• [PROBLEM]
Output exactly the lines that run from the line with "Трековые светильники" to the end of the material, both ends included, and no other lines.

##############################

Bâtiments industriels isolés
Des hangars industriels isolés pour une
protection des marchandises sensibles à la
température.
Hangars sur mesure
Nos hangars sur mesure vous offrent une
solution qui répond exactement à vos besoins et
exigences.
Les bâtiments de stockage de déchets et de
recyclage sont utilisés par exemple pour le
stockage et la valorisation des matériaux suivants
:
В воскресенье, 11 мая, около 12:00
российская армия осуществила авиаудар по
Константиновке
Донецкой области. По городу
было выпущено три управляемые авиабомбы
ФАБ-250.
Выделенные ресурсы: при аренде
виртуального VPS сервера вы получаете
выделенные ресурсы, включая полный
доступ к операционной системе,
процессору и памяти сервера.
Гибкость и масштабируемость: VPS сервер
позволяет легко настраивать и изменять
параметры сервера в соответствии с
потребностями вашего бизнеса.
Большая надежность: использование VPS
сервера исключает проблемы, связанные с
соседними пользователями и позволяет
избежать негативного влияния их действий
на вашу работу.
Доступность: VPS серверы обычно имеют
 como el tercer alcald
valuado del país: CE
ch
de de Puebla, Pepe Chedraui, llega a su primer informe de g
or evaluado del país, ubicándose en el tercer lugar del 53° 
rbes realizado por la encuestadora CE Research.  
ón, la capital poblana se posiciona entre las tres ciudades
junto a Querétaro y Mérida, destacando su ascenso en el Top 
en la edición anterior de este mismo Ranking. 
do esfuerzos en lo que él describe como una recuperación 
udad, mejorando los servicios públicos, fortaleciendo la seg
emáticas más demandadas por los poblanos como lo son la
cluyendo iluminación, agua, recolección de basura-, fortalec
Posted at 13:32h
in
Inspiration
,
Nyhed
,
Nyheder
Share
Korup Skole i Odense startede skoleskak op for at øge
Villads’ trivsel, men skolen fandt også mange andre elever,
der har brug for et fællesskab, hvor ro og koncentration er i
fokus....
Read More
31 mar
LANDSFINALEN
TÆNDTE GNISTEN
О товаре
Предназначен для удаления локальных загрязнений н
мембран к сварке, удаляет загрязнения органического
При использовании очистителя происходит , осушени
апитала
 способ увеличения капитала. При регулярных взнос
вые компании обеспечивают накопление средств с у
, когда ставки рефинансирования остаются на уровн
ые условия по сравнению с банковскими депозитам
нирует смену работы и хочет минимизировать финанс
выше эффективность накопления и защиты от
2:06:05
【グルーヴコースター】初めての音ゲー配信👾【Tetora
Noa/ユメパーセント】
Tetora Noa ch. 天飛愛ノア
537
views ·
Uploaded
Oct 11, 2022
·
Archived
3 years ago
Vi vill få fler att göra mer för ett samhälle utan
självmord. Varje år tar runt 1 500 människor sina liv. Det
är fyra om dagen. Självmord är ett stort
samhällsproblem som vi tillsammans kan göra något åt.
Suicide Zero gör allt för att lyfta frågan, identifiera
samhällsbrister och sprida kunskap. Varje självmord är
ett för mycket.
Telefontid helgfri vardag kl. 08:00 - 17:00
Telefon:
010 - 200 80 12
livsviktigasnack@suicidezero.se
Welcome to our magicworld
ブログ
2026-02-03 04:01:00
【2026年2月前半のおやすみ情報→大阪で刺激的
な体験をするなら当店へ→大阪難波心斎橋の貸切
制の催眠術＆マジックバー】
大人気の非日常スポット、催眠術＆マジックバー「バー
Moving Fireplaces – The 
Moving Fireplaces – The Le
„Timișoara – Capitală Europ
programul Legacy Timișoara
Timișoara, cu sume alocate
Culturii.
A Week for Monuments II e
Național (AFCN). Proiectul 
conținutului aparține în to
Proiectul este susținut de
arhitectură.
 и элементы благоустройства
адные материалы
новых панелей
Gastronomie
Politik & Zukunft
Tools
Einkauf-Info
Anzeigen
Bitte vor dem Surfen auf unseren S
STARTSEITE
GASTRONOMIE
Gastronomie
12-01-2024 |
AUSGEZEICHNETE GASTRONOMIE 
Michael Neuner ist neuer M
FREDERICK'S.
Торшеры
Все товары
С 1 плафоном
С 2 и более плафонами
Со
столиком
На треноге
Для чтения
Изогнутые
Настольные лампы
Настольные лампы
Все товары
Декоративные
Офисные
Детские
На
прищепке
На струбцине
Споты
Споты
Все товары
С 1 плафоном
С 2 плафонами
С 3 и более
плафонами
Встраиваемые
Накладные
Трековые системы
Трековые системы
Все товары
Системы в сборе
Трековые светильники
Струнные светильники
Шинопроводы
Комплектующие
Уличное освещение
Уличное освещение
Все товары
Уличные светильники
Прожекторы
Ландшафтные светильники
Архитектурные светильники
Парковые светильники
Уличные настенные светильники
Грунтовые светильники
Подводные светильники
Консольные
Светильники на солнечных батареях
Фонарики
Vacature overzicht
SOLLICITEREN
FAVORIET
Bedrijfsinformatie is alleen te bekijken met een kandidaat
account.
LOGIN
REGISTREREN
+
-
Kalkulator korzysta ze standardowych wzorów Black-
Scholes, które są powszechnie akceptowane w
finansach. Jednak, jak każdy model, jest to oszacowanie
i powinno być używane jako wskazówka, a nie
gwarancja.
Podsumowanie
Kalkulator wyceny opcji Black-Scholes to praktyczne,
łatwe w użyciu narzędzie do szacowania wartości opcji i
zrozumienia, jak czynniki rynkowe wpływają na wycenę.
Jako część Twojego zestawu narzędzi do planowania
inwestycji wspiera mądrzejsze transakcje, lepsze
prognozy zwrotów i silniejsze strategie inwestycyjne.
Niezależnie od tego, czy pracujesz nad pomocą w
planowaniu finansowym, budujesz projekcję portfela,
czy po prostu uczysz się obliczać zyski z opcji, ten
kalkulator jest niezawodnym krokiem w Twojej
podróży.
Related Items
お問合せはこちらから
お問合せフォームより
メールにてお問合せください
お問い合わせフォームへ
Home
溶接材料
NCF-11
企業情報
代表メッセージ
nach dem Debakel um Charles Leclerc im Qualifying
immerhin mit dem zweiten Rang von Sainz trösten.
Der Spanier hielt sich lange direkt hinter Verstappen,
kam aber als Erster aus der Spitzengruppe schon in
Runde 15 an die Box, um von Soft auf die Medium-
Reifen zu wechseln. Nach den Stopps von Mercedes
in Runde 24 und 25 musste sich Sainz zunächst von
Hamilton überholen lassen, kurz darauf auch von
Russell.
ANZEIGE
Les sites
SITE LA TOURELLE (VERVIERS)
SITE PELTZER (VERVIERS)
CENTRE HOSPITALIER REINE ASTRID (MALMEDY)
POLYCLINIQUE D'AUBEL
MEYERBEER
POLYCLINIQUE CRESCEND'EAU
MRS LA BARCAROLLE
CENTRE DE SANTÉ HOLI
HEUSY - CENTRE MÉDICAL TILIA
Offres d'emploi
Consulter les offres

##############################

• [ANSWER TO THIS TASK]
Трековые светильники
Струнные светильники
Шинопроводы
Комплектующие
Уличное освещение
Уличное освещение
Все товары
Уличные светильники
Прожекторы
Ландшафтные светильники
Архитектурные светильники
Парковые светильники
Уличные настенные светильники
Грунтовые светильники
Подводные светильники
Консольные
Светильники на солнечных батареях
Фонарики
Vacature overzicht
SOLLICITEREN
FAVORIET
Bedrijfsinformatie is alleen te bekijken met een kandidaat
account.
LOGIN
REGISTREREN
+
-
Kalkulator korzysta ze standardowych wzorów Black-
Scholes, które są powszechnie akceptowane w
finansach. Jednak, jak każdy model, jest to oszacowanie
i powinno być używane jako wskazówka, a nie
gwarancja.
Podsumowanie
Kalkulator wyceny opcji Black-Scholes to praktyczne,
łatwe w użyciu narzędzie do szacowania wartości opcji i
zrozumienia, jak czynniki rynkowe wpływają na wycenę.
Jako część Twojego zestawu narzędzi do planowania
inwestycji wspiera mądrzejsze transakcje, lepsze
prognozy zwrotów i silniejsze strategie inwestycyjne.
Niezależnie od tego, czy pracujesz nad pomocą w
planowaniu finansowym, budujesz projekcję portfela,
czy po prostu uczysz się obliczać zyski z opcji, ten
kalkulator jest niezawodnym krokiem w Twojej
podróży.
Related Items
お問合せはこちらから
お問合せフォームより
メールにてお問合せください
お問い合わせフォームへ
Home
溶接材料
NCF-11
企業情報
代表メッセージ
nach dem Debakel um Charles Leclerc im Qualifying
immerhin mit dem zweiten Rang von Sainz trösten.
Der Spanier hielt sich lange direkt hinter Verstappen,
kam aber als Erster aus der Spitzengruppe schon in
Runde 15 an die Box, um von Soft auf die Medium-
Reifen zu wechseln. Nach den Stopps von Mercedes
in Runde 24 und 25 musste sich Sainz zunächst von
Hamilton überholen lassen, kurz darauf auch von
Russell.
ANZEIGE
Les sites
SITE LA TOURELLE (VERVIERS)
SITE PELTZER (VERVIERS)
CENTRE HOSPITALIER REINE ASTRID (MALMEDY)
POLYCLINIQUE D'AUBEL
MEYERBEER
POLYCLINIQUE CRESCEND'EAU
MRS LA BARCAROLLE
CENTRE DE SANTÉ HOLI
HEUSY - CENTRE MÉDICAL TILIA
Offres d'emploi
Consulter les offres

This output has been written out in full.